Fast Moving Consumer Goods (FMCG) category, which is valued at R2,56,000 crore, has seen a 1-1.5% drop in terms of absolute value, according to a latest report by Nielsen India. Despite consumers spending during the festive season including Diwali, there is an indication of lost velocity in FMCG.
According to the report, retailer purchases are declining faster than consumer sales, leading to a belief that some amount of softness may have crept into December as well.
Impulse foods and personal care products are the most affected categories in terms of consumer offtake loss. “Consumers stocked up on packaged grocery leading to a growth in the segment,” said the report.
Also personal care items like toilet soaps, toothpaste and shampoo witnessed the steepest decline in retailer purchases. The decline in offtakes is driven by urban market at -3.1% for the period November versus October 2016 while rural has managed to stay flat at 0.4%. While largely the rural market has recovered on the back of good monsoon, as per the report, rural market has mostly operated differently with higher incidence of low unit packs, smaller currency transactions and barter system.

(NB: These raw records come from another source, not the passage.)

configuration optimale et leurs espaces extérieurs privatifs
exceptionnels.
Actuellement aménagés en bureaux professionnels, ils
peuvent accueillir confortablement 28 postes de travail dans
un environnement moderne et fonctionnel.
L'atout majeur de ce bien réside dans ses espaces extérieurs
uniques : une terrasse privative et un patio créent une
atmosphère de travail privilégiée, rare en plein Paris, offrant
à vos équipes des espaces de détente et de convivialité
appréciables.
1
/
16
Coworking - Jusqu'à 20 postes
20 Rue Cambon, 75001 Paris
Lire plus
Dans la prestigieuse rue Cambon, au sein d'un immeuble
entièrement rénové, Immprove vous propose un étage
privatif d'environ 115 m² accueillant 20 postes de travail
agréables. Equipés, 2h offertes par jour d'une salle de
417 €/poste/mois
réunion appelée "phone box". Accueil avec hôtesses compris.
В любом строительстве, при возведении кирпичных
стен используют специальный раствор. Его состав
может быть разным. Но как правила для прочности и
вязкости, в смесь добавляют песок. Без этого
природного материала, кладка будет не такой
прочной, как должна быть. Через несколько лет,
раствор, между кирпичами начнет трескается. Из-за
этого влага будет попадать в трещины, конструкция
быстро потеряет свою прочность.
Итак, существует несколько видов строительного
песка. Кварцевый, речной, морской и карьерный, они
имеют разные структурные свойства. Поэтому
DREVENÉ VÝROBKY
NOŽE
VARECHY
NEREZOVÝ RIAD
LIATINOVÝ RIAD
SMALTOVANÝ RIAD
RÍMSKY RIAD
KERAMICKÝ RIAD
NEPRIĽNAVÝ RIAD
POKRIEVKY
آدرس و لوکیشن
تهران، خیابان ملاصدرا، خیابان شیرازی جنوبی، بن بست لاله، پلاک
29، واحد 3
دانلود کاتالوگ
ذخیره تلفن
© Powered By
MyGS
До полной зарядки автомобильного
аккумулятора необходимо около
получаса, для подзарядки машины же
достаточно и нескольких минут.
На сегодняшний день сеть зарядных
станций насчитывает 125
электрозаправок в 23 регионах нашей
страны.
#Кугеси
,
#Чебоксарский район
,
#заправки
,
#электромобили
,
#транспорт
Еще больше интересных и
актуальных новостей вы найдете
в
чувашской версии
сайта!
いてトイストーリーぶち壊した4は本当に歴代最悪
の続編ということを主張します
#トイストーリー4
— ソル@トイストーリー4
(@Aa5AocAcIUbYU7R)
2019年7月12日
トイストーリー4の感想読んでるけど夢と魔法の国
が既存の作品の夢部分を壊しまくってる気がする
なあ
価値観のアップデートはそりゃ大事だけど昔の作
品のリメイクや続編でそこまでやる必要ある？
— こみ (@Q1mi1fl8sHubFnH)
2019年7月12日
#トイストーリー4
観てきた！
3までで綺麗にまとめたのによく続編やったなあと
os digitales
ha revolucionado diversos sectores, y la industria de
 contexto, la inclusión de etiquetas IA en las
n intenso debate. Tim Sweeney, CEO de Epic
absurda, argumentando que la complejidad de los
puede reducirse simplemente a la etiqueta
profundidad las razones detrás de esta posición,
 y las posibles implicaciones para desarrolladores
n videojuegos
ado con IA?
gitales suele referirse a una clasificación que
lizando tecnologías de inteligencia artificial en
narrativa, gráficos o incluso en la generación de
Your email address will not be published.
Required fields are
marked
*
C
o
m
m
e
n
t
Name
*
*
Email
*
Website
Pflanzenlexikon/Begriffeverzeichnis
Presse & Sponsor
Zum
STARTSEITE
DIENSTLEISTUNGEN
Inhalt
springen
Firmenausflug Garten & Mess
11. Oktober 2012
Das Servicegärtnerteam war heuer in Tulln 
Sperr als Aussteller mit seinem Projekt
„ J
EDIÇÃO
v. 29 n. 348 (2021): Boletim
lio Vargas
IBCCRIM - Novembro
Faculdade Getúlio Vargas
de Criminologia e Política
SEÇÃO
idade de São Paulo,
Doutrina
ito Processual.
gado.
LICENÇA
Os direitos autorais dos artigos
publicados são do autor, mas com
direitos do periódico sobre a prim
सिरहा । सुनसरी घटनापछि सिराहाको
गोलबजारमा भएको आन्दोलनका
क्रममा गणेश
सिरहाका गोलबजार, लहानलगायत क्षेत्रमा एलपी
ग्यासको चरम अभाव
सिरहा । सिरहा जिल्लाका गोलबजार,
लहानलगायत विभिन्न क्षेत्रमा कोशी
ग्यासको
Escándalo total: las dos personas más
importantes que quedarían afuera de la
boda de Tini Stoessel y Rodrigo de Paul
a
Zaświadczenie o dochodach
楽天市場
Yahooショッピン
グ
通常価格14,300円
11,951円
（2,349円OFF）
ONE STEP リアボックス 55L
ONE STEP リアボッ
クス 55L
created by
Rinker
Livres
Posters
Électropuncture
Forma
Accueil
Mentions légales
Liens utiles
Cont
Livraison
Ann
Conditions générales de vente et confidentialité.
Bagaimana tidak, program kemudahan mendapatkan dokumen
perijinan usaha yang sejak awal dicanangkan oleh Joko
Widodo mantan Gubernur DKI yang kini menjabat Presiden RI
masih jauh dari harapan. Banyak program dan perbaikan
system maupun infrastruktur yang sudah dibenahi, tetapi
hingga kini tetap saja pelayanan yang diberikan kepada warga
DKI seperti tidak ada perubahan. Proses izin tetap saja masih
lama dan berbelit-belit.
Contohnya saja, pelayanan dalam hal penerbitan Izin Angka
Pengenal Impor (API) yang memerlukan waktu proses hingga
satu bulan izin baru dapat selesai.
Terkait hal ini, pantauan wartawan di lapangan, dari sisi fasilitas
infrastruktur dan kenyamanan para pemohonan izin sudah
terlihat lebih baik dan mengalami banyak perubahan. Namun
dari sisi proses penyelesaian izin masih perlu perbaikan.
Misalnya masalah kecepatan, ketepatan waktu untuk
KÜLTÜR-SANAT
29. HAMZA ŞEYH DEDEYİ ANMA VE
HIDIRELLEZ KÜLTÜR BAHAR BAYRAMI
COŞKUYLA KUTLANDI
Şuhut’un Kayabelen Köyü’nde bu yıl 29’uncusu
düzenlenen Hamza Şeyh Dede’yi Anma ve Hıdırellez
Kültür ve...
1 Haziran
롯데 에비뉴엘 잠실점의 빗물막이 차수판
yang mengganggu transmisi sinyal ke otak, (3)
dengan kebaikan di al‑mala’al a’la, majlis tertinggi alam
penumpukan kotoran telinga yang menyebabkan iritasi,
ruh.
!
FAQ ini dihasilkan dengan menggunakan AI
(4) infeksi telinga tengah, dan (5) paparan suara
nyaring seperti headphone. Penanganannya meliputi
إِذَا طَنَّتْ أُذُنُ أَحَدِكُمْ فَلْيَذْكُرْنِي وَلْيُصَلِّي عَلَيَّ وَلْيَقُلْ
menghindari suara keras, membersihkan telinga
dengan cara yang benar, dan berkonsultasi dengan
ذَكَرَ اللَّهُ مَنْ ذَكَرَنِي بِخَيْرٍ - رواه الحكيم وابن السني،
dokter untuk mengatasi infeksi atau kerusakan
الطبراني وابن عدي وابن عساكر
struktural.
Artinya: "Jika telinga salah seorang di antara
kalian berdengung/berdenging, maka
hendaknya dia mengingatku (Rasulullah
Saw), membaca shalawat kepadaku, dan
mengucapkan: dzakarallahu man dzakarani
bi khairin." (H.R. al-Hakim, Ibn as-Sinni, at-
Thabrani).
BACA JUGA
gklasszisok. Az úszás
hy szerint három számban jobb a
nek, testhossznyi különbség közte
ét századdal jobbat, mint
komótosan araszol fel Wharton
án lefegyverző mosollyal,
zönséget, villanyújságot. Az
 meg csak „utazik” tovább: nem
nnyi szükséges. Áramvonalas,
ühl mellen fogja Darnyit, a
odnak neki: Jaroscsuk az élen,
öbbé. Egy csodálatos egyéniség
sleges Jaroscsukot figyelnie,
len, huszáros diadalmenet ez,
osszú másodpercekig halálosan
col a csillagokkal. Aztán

Meanwhile, chemists stood out in November by growing positively, especially in rural areas. This can be partially attributed to the fact that chemists were allowed to accept old currency until November 24th, 2016. On the other hand, Paan Plus stores, which typically make small but frequent purchases, appear to be hit the hardest.
In addition to the consumer sales dropping across November, grocers who were audited towards the end of the November cycle, showed a higher purchase decline.
Further, the channel of choice for grocery purchases has changed. The report states that every second consumer has chosen modern retail and online for household purchases like food essentials including atta, rice and oil.